Ah, but what about the ultrasound up on the second floor? On a recent visit that too had been brought down into the clinic although it looked like the operator was using a less sophisticated machine. But this time I was summoned by the doctor to find that she, not a technician, was going to do the ultrasound scan, using a brand new machine.
Very quickly, after looking at the scan and the photos and conducting her own examination, she was able to give me good news. The tumour was stable, the proton beam therapy was continuing to do its work. Even better, I did not need to return for another checkup for nine months.
I was in and out of Moorfields in one hour and 15 minutes, a new record. So what has changed? As far as I can see, it’s all down to the pandemic. During the first shutdown in the Spring of 2020, Moorfields staff were deployed on the Covid frontline and one of my appointments was cancelled. But it seems that since then, every effort has been made to give outpatients an experience that is both safe and efficient.
At the entrance you are given a fresh mask. there is a one way system in operation in the hospital corridors and appointments seem to have been organised to avoid overcrowding. Crucially, bringing the technology to the patients rather than vice-versa has cut down on the traffic around the hospital and saved time.
Other industries have found that new technology does not really have a major impact on productivity until systems are reorganised around it. Covid has imposed extraordinary demands on our health service and the response at hospitals like Moorfields has been heroic. But the pandemic may have also accelerated the kind of changes in ways of working that have been needed for years, but only happened when a crisis meant there was no alternative.
What I would also like to make clear is how grateful I am for the excellent treatment I have received over the years from the brilliant and kind staff at Moorfields and at the National Centre for Eye Proton Therapy at Clatterbridge. Thanks also to Hynes Optometrists in Ealing, where my melanoma was first spotted during a routine eye test.
Unfortunately my first post Liverpool appointment at home was not so good. I was asked to look through one of those h things where you look in one side the Dr the other. The Dr then looked at a copy of my eye photo Liverpool had sent her. She said there doesn't appear to be any change, I said had it not shrunk, she said is it meant to.

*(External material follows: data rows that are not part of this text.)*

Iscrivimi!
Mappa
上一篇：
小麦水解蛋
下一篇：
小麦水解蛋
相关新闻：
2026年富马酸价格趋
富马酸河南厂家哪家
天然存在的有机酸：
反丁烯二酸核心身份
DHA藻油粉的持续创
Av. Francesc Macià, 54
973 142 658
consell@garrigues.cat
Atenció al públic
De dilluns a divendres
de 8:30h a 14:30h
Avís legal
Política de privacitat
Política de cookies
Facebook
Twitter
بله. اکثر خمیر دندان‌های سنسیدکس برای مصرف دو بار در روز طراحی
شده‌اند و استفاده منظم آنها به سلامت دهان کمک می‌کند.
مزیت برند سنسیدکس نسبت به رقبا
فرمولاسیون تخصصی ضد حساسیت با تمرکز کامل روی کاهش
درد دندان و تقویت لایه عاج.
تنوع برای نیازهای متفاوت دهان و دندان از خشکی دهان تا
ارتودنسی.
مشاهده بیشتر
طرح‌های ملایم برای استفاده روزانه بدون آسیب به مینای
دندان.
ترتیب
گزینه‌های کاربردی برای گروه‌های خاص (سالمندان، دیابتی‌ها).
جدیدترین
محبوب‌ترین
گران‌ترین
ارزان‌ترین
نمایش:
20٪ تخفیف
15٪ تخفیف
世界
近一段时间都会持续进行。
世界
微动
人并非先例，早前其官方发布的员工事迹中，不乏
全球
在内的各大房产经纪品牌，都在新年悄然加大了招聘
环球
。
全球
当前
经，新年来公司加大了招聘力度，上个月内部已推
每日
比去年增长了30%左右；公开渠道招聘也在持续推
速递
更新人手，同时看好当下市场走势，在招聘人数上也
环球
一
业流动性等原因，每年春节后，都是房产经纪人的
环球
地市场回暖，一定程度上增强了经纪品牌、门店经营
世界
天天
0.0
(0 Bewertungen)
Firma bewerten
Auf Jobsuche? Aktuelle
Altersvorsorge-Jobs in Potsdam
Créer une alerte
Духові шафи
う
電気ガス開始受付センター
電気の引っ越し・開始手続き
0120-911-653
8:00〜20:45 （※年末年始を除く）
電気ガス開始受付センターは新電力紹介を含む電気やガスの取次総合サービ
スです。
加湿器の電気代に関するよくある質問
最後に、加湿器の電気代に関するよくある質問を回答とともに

She then decided I was at the wrong place and they would book me somewhere else in four months time.. but I have missed a check up, I don't know who to contact off I have problems.

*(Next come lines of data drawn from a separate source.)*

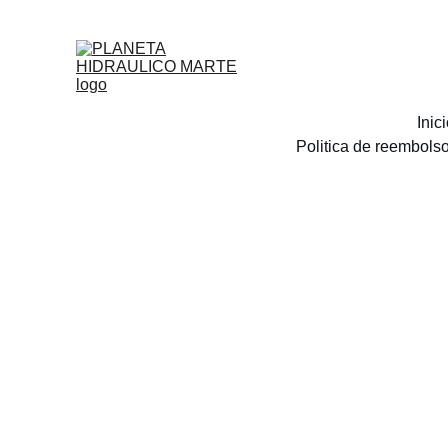
Inic
Politica de reembols
Escríb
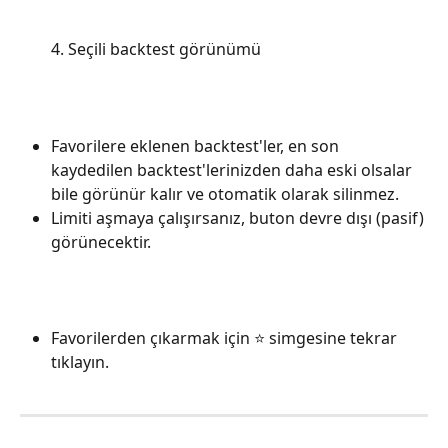
4. Seçili backtest görünümü
Favorilere eklenen backtest'ler, en son 
kaydedilen backtest'lerinizden daha eski olsalar 
bile görünür kalır ve otomatik olarak silinmez. 
Limiti aşmaya çalışırsanız, buton devre dışı (pasif) 
görünecektir.
Favorilerden çıkarmak için ⭐ simgesine tekrar 
tıklayın.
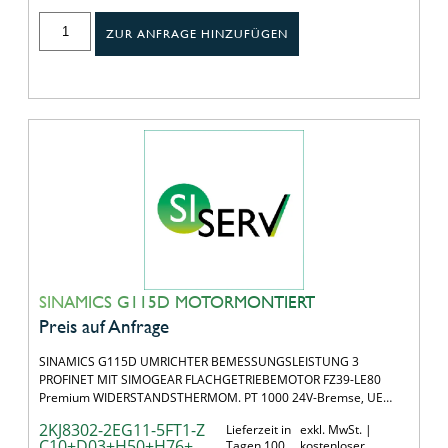
ZUR ANFRAGE HINZUFÜGEN
SINAMICS G115D MOTORMONTIERT
Preis auf Anfrage
SINAMICS G115D UMRICHTER BEMESSUNGSLEISTUNG 3
PROFINET MIT SIMOGEAR FLACHGETRIEBEMOTOR FZ39-LE80
Premium WIDERSTANDSTHERMOM. PT 1000 24V-Bremse, UE…
2KJ8302-2EG11-5FT1-Z
Lieferzeit in
exkl. MwSt. |
C10+D03+H50+H76+
Tagen 100
kostenloser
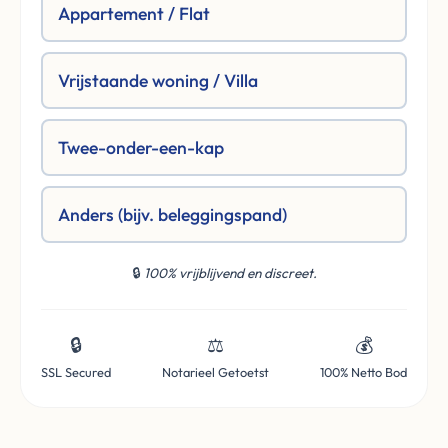
Appartement / Flat
Vrijstaande woning / Villa
Twee-onder-een-kap
Anders (bijv. beleggingspand)
🔒
100% vrijblijvend en discreet.
🔒
⚖️
💰
SSL Secured
Notarieel Getoetst
100% Netto Bod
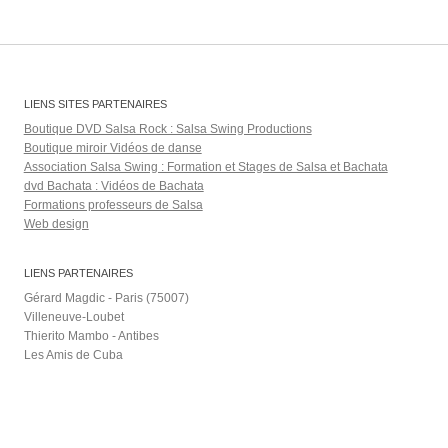
LIENS SITES PARTENAIRES
Boutique DVD Salsa Rock : Salsa Swing Productions
Boutique miroir Vidéos de danse
Association Salsa Swing : Formation et Stages de Salsa et Bachata
dvd Bachata : Vidéos de Bachata
Formations professeurs de Salsa
Web design
LIENS PARTENAIRES
Gérard Magdic - Paris (75007)
Villeneuve-Loubet
Thierito Mambo - Antibes
Les Amis de Cuba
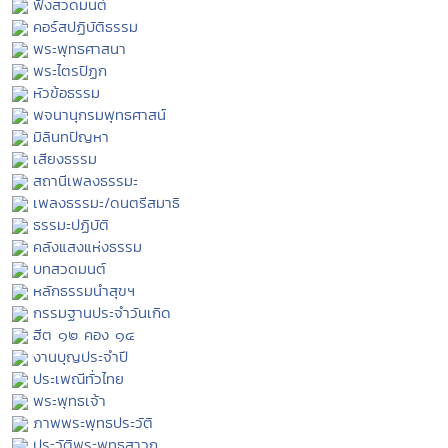
ฟังสวดมนต์
คอร์สปฏิบัติธรรม
พระพุทธศาสนา
พระไตรปิฏก
หัวข้อธรรม
พจนานุกรมพุทธศาสน์
มิลินทปัญหา
เสียงธรรม
สถานีเพลงธรรมะ
เพลงธรรมะ/ดนตรีสมาธิ
ธรรมะปฏิบัติ
คลังแสงแห่งธรรม
บทสวดมนต์
หลักธรรมนำสุขฯ
กรรมฐานประจำวันเกิด
ฮีต ๑๒ คอง ๑๔
งานบุญประจำปี
ประเพณีทั่วไทย
พระพุทธเจ้า
ภาพพระพุทธประวัติ
ประวัติพระพุทธสาวก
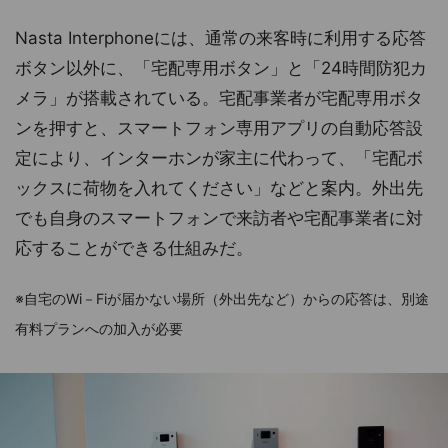
Nasta Interphoneには、通常の来客時に利用する応答
ボタン以外に、「宅配専用ボタン」と「24時間防犯カ
メラ」が搭載されている。宅配事業者が宅配専用ボタ
ンを押すと、スマートフォン専用アプリの自動応答設
定により、インターホンが家主に代わって、「宅配ボ
ックスに荷物を入れてください」などと案内。外出先
でも自身のスマートフォンで来訪者や宅配事業者に対
応することができる仕組みだ。
※自宅のWi－Fiが届かない場所（外出先など）からの応答は、別途
有料プランへの加入が必要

Rory. i had similar experiences. i have had multiple eye operations and loss of vision in my Right eye. in the past I have had fantastic care combined with very long waits in out patients. my last visit was a new experience. An empty waiting room, minimal waits between eye tests and various consultations. Lets hope this change persists or was it due to the ability to cancel appointments and therefore have less people in clinic and therefore we had a better experience at others on increasing waiting lists.